• [ACTIVITY] Check each line of the listing below for the word "Right" and say how many lines have it. Nothing else should be written.

• [EXERCISE INPUTS]
|---|
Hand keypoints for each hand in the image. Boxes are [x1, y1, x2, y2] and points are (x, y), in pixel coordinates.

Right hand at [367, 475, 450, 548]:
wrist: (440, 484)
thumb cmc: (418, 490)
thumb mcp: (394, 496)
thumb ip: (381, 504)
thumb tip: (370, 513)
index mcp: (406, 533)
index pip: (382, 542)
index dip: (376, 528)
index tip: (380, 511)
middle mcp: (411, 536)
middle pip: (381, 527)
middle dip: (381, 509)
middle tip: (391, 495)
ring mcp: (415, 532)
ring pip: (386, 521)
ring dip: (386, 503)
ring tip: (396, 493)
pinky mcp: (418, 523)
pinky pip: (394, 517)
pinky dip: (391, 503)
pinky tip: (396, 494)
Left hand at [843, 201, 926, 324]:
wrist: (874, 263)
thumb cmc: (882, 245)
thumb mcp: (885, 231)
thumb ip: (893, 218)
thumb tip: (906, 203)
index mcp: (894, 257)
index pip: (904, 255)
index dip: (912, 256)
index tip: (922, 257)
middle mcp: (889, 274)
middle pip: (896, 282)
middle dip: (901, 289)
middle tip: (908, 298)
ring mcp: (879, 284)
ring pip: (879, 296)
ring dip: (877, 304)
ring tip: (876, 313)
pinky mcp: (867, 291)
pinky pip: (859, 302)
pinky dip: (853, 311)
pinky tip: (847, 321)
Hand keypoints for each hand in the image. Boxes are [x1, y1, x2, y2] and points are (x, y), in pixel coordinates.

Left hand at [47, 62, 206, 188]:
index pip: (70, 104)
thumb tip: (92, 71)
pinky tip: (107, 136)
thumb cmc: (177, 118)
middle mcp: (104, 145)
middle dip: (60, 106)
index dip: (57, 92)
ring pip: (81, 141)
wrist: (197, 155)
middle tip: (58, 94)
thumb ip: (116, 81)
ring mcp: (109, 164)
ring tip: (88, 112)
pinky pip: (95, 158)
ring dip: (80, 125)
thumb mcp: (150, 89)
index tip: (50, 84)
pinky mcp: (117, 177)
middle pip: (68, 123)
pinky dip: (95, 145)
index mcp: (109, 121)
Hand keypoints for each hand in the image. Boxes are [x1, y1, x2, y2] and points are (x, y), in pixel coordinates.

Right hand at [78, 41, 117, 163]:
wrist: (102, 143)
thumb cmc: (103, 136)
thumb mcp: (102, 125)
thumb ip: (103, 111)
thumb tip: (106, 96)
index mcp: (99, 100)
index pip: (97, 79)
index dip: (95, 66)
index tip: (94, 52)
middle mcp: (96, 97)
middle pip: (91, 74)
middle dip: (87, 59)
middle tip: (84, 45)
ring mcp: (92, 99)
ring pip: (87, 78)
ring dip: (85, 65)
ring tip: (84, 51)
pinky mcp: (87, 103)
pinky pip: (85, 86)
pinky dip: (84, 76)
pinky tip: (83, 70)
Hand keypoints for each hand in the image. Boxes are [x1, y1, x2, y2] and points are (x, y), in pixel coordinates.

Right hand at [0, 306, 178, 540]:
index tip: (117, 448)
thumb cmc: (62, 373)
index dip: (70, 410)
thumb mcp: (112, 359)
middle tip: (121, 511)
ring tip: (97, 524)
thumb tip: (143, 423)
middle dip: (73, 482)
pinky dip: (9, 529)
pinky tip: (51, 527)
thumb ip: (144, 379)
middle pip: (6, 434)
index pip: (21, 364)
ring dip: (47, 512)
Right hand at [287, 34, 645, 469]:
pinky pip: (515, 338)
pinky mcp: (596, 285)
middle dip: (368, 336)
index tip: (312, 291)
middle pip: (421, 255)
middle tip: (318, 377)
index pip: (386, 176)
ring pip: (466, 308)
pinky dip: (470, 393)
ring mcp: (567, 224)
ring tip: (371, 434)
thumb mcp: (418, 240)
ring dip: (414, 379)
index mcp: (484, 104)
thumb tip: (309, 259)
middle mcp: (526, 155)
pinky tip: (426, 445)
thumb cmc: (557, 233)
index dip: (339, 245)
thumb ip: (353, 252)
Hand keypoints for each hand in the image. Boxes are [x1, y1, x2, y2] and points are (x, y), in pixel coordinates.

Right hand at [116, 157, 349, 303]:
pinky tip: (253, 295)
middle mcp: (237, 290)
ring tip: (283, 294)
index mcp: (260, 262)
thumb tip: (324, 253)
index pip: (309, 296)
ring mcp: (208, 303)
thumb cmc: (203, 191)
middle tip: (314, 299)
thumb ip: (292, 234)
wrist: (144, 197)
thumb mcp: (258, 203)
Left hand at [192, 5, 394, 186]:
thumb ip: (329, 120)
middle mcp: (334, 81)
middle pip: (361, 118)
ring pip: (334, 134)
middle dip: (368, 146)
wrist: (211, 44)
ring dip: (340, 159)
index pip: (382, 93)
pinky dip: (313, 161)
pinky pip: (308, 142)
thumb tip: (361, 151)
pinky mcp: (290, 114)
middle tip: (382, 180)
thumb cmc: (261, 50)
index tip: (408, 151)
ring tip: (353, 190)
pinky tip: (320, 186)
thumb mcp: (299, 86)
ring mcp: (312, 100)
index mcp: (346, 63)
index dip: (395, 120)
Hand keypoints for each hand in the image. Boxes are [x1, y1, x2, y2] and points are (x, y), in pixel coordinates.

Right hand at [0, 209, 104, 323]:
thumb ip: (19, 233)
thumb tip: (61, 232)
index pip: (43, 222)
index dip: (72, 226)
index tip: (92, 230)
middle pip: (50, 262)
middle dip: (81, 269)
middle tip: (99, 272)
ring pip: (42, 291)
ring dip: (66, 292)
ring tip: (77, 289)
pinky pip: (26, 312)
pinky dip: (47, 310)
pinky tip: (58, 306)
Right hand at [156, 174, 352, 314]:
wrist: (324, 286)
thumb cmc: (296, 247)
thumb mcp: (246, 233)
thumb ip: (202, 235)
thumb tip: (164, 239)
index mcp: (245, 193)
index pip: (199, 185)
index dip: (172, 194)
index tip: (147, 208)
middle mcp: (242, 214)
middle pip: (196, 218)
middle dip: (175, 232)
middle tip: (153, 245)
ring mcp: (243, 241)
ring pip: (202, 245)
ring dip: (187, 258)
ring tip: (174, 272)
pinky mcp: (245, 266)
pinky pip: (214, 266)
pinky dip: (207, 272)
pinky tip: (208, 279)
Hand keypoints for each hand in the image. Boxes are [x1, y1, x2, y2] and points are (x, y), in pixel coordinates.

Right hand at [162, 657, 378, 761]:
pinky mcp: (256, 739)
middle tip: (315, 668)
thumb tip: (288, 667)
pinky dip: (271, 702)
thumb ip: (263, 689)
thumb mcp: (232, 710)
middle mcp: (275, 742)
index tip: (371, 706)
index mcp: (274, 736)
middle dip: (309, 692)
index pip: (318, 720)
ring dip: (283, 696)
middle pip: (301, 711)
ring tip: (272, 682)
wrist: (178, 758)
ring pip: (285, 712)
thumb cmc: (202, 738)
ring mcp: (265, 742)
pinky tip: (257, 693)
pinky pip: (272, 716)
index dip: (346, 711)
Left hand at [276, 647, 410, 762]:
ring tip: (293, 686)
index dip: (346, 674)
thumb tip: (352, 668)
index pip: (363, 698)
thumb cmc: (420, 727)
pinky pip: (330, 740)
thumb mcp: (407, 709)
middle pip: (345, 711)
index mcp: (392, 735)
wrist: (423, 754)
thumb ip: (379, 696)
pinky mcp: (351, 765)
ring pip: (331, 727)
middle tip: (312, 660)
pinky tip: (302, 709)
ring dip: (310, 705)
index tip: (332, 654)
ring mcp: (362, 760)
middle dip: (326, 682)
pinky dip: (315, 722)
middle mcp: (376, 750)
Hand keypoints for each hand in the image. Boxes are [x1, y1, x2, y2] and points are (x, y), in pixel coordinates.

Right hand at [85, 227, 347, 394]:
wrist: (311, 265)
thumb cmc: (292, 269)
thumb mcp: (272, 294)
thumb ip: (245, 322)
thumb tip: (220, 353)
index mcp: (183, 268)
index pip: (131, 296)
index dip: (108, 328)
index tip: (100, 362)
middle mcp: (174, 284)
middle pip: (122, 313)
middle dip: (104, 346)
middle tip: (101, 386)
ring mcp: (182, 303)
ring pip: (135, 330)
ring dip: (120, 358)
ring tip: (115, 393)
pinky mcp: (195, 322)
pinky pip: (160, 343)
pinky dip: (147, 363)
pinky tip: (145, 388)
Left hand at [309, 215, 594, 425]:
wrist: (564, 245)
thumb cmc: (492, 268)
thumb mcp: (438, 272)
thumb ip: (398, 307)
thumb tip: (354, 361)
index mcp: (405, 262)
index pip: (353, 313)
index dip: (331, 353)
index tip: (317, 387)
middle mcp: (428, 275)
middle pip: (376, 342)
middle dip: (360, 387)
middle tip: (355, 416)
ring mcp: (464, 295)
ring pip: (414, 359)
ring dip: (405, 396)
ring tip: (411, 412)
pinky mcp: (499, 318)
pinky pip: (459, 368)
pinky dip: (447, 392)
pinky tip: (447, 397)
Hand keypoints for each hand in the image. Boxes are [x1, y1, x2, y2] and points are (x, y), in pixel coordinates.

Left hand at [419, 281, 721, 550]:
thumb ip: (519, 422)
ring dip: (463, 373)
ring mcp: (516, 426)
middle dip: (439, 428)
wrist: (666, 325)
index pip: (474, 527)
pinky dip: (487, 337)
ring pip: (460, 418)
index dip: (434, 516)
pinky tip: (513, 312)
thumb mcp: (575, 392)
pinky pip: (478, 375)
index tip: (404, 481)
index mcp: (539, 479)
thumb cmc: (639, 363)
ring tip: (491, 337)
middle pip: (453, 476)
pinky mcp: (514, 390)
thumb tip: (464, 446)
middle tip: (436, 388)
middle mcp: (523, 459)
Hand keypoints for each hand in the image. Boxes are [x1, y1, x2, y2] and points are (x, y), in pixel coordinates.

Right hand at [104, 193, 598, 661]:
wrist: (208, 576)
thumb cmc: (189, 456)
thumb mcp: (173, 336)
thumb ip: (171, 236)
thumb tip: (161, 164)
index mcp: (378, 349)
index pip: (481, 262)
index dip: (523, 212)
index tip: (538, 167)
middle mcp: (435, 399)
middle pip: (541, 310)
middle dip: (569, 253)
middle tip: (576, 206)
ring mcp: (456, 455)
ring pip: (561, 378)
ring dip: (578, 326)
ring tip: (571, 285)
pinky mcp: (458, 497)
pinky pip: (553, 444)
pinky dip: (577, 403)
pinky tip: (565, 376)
|---|
• [OUTPUT OF THE EXERCISE] 10